- ASSIGNED TASK -
From the listing below, set down exactly the lines between the one holding "To assign an" and the one holding "Rules require query", inclusive. No other line is wanted.
:::
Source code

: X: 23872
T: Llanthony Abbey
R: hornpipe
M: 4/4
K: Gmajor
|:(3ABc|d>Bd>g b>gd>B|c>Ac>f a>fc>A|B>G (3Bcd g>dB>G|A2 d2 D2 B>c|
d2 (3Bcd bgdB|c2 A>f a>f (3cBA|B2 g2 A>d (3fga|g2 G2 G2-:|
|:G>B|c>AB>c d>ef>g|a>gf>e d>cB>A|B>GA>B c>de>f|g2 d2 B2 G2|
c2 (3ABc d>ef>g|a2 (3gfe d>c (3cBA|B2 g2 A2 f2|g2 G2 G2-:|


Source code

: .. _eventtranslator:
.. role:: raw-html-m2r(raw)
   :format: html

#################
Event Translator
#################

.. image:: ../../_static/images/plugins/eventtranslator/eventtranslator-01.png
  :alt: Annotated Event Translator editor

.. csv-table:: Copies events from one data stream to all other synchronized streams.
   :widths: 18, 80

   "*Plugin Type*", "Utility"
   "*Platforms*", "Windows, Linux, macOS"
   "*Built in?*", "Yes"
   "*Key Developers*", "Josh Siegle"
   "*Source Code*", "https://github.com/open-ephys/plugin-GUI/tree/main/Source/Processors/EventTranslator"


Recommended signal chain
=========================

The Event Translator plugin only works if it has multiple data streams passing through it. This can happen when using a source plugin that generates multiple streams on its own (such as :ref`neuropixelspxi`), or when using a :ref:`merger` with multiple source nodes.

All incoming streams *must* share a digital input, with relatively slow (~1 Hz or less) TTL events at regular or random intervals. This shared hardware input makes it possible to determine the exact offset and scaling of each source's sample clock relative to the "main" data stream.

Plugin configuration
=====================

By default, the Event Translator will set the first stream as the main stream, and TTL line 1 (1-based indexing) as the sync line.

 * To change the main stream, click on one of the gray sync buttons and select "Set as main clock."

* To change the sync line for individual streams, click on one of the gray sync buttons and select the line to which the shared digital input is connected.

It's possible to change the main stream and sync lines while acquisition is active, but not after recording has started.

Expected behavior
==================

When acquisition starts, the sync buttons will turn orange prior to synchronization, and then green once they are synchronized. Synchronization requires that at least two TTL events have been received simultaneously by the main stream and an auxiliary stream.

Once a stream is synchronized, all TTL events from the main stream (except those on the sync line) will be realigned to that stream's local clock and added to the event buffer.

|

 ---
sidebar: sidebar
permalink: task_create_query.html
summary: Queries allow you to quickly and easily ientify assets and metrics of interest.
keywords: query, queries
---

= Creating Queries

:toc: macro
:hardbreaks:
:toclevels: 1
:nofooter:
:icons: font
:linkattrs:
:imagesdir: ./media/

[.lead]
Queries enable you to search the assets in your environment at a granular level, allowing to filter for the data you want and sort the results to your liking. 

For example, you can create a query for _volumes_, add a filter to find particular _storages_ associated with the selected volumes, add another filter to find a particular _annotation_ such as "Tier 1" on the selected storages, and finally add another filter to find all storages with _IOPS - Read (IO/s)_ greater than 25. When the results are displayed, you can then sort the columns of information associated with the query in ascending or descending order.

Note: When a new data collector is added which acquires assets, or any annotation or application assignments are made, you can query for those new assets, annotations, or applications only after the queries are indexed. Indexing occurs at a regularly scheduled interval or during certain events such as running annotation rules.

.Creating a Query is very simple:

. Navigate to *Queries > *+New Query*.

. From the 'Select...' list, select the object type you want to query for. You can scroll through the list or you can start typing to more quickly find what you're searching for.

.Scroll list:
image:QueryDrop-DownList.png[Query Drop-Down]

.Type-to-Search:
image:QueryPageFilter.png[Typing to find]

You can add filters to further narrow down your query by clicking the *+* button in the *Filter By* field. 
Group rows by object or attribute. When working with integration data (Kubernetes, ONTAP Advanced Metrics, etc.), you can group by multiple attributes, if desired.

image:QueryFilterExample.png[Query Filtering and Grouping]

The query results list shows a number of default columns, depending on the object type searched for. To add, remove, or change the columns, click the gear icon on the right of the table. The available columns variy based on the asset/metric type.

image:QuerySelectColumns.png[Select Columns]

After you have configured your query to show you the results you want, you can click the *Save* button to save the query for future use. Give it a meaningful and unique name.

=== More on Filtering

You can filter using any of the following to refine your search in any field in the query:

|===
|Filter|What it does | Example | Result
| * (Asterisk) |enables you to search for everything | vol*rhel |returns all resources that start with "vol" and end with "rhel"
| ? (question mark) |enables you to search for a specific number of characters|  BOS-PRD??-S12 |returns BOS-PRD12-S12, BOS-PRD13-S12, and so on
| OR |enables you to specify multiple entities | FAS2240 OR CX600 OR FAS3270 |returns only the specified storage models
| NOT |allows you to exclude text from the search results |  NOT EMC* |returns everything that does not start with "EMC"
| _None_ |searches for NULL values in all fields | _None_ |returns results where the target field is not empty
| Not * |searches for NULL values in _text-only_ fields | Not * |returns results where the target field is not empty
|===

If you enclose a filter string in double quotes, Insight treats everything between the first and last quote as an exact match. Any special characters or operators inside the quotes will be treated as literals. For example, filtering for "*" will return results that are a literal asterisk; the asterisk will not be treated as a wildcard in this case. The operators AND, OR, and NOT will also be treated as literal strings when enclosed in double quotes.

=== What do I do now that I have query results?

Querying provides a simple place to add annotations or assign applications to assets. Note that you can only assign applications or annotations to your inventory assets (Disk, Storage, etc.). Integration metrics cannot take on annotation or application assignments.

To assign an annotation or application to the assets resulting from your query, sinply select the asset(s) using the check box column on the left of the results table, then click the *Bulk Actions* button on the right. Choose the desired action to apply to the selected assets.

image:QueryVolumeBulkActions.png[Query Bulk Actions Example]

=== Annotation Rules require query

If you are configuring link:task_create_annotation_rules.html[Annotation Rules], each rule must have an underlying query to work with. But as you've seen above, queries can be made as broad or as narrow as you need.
:::
- RESPONSE TO THE TASK -
To assign an annotation or application to the assets resulting from your query, sinply select the asset(s) using the check box column on the left of the results table, then click the *Bulk Actions* button on the right. Choose the desired action to apply to the selected assets.

image:QueryVolumeBulkActions.png[Query Bulk Actions Example]

=== Annotation Rules require query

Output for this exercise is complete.